[Collected data]

++++++++++

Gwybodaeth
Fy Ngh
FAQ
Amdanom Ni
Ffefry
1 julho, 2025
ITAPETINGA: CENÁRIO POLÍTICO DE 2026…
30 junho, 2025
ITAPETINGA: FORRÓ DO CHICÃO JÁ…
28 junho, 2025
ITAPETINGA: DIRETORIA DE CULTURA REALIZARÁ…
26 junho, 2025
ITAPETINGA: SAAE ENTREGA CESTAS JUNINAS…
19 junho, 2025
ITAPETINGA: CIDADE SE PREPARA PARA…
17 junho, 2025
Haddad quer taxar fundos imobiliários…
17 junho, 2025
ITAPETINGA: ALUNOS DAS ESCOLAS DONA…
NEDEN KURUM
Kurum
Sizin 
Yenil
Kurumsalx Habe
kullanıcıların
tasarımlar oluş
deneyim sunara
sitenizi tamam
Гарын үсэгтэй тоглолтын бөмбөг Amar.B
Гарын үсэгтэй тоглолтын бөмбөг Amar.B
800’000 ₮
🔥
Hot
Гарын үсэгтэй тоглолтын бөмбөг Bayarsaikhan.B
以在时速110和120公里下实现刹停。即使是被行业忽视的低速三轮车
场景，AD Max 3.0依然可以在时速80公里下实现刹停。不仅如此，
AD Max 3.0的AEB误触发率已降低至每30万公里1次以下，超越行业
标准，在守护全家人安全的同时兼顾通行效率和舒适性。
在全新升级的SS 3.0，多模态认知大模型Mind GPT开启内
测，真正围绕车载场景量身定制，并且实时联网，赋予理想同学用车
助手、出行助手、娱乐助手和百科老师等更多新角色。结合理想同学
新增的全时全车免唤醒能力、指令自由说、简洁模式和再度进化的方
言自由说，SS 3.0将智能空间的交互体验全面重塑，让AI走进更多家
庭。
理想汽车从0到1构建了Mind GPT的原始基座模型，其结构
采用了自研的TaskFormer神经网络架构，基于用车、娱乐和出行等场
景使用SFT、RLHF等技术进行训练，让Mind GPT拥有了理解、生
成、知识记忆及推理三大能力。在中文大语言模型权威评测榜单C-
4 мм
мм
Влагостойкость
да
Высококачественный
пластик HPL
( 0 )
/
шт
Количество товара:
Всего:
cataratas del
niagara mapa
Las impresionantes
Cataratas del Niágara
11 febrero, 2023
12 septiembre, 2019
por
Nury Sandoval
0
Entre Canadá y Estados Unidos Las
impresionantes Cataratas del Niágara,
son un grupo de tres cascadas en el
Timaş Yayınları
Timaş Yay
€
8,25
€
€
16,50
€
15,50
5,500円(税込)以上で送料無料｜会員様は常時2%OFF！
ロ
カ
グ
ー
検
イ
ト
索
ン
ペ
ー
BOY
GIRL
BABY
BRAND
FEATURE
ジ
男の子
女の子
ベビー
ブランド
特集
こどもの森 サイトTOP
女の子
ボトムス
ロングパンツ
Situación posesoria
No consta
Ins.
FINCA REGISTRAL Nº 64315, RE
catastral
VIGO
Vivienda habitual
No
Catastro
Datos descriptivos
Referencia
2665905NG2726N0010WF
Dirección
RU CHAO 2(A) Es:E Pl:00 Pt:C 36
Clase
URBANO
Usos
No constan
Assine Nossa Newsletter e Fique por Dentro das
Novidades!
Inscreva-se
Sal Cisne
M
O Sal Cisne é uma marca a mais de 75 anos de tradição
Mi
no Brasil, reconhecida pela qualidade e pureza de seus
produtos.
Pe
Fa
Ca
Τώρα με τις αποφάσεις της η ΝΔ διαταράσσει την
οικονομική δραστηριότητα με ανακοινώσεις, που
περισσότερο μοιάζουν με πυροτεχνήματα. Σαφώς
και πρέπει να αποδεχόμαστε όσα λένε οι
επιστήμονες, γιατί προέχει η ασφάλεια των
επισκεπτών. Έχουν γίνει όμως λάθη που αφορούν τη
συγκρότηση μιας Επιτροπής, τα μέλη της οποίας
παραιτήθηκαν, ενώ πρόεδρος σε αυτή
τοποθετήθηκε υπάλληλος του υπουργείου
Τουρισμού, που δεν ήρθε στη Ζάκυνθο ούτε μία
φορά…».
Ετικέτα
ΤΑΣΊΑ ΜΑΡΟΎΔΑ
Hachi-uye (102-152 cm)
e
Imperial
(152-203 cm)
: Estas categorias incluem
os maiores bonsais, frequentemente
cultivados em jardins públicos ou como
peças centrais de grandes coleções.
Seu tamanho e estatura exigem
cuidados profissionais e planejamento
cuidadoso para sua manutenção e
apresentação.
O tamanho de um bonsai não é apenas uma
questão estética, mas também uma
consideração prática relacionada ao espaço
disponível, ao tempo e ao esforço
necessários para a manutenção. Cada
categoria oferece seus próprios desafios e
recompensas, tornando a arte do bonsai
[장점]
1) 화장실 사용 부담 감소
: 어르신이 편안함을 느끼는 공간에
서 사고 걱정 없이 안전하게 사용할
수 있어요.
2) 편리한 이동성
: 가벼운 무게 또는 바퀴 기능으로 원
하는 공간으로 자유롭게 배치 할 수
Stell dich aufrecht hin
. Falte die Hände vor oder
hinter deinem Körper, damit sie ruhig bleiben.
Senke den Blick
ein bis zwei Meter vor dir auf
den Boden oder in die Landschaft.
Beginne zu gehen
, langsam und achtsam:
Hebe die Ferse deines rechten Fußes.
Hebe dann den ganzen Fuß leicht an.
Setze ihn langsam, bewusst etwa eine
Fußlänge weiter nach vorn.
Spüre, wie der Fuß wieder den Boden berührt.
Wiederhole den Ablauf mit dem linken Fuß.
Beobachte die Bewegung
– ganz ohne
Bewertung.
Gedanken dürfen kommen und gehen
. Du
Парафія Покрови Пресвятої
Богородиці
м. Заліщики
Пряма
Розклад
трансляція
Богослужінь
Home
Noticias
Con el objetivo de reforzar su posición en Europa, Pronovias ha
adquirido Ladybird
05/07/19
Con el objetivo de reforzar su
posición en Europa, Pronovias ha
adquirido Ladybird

++++++++++

### Job
Pull out every one of the lines above and reproduce them word for word, changing nothing.

### Task answer
Gwybodaeth
Fy Ngh
FAQ
Amdanom Ni
Ffefry
1 julho, 2025
ITAPETINGA: CENÁRIO POLÍTICO DE 2026…
30 junho, 2025
ITAPETINGA: FORRÓ DO CHICÃO JÁ…
28 junho, 2025
ITAPETINGA: DIRETORIA DE CULTURA REALIZARÁ…
26 junho, 2025
ITAPETINGA: SAAE ENTREGA CESTAS JUNINAS…
19 junho, 2025
ITAPETINGA: CIDADE SE PREPARA PARA…
17 junho, 2025
Haddad quer taxar fundos imobiliários…
17 junho, 2025
ITAPETINGA: ALUNOS DAS ESCOLAS DONA…
NEDEN KURUM
Kurum
Sizin 
Yenil
Kurumsalx Habe
kullanıcıların
tasarımlar oluş
deneyim sunara
sitenizi tamam
Гарын үсэгтэй тоглолтын бөмбөг Amar.B
Гарын үсэгтэй тоглолтын бөмбөг Amar.B
800’000 ₮
🔥
Hot
Гарын үсэгтэй тоглолтын бөмбөг Bayarsaikhan.B
以在时速110和120公里下实现刹停。即使是被行业忽视的低速三轮车
场景，AD Max 3.0依然可以在时速80公里下实现刹停。不仅如此，
AD Max 3.0的AEB误触发率已降低至每30万公里1次以下，超越行业
标准，在守护全家人安全的同时兼顾通行效率和舒适性。
在全新升级的SS 3.0，多模态认知大模型Mind GPT开启内
测，真正围绕车载场景量身定制，并且实时联网，赋予理想同学用车
助手、出行助手、娱乐助手和百科老师等更多新角色。结合理想同学
新增的全时全车免唤醒能力、指令自由说、简洁模式和再度进化的方
言自由说，SS 3.0将智能空间的交互体验全面重塑，让AI走进更多家
庭。
理想汽车从0到1构建了Mind GPT的原始基座模型，其结构
采用了自研的TaskFormer神经网络架构，基于用车、娱乐和出行等场
景使用SFT、RLHF等技术进行训练，让Mind GPT拥有了理解、生
成、知识记忆及推理三大能力。在中文大语言模型权威评测榜单C-
4 мм
мм
Влагостойкость
да
Высококачественный
пластик HPL
( 0 )
/
шт
Количество товара:
Всего:
cataratas del
niagara mapa
Las impresionantes
Cataratas del Niágara
11 febrero, 2023
12 septiembre, 2019
por
Nury Sandoval
0
Entre Canadá y Estados Unidos Las
impresionantes Cataratas del Niágara,
son un grupo de tres cascadas en el
Timaş Yayınları
Timaş Yay
€
8,25
€
€
16,50
€
15,50
5,500円(税込)以上で送料無料｜会員様は常時2%OFF！
ロ
カ
グ
ー
検
イ
ト
索
ン
ペ
ー
BOY
GIRL
BABY
BRAND
FEATURE
ジ
男の子
女の子
ベビー
ブランド
特集
こどもの森 サイトTOP
女の子
ボトムス
ロングパンツ
Situación posesoria
No consta
Ins.
FINCA REGISTRAL Nº 64315, RE
catastral
VIGO
Vivienda habitual
No
Catastro
Datos descriptivos
Referencia
2665905NG2726N0010WF
Dirección
RU CHAO 2(A) Es:E Pl:00 Pt:C 36
Clase
URBANO
Usos
No constan
Assine Nossa Newsletter e Fique por Dentro das
Novidades!
Inscreva-se
Sal Cisne
M
O Sal Cisne é uma marca a mais de 75 anos de tradição
Mi
no Brasil, reconhecida pela qualidade e pureza de seus
produtos.
Pe
Fa
Ca
Τώρα με τις αποφάσεις της η ΝΔ διαταράσσει την
οικονομική δραστηριότητα με ανακοινώσεις, που
περισσότερο μοιάζουν με πυροτεχνήματα. Σαφώς
και πρέπει να αποδεχόμαστε όσα λένε οι
επιστήμονες, γιατί προέχει η ασφάλεια των
επισκεπτών. Έχουν γίνει όμως λάθη που αφορούν τη
συγκρότηση μιας Επιτροπής, τα μέλη της οποίας
παραιτήθηκαν, ενώ πρόεδρος σε αυτή
τοποθετήθηκε υπάλληλος του υπουργείου
Τουρισμού, που δεν ήρθε στη Ζάκυνθο ούτε μία
φορά…».
Ετικέτα
ΤΑΣΊΑ ΜΑΡΟΎΔΑ
Hachi-uye (102-152 cm)
e
Imperial
(152-203 cm)
: Estas categorias incluem
os maiores bonsais, frequentemente
cultivados em jardins públicos ou como
peças centrais de grandes coleções.
Seu tamanho e estatura exigem
cuidados profissionais e planejamento
cuidadoso para sua manutenção e
apresentação.
O tamanho de um bonsai não é apenas uma
questão estética, mas também uma
consideração prática relacionada ao espaço
disponível, ao tempo e ao esforço
necessários para a manutenção. Cada
categoria oferece seus próprios desafios e
recompensas, tornando a arte do bonsai
[장점]
1) 화장실 사용 부담 감소
: 어르신이 편안함을 느끼는 공간에
서 사고 걱정 없이 안전하게 사용할
수 있어요.
2) 편리한 이동성
: 가벼운 무게 또는 바퀴 기능으로 원
하는 공간으로 자유롭게 배치 할 수
Stell dich aufrecht hin
. Falte die Hände vor oder
hinter deinem Körper, damit sie ruhig bleiben.
Senke den Blick
ein bis zwei Meter vor dir auf
den Boden oder in die Landschaft.
Beginne zu gehen
, langsam und achtsam:
Hebe die Ferse deines rechten Fußes.
Hebe dann den ganzen Fuß leicht an.
Setze ihn langsam, bewusst etwa eine
Fußlänge weiter nach vorn.
Spüre, wie der Fuß wieder den Boden berührt.
Wiederhole den Ablauf mit dem linken Fuß.
Beobachte die Bewegung
– ganz ohne
Bewertung.
Gedanken dürfen kommen und gehen
. Du
Парафія Покрови Пресвятої
Богородиці
м. Заліщики
Пряма
Розклад
трансляція
Богослужінь
Home
Noticias
Con el objetivo de reforzar su posición en Europa, Pronovias ha
adquirido Ladybird
05/07/19
Con el objetivo de reforzar su
posición en Europa, Pronovias ha
adquirido Ladybird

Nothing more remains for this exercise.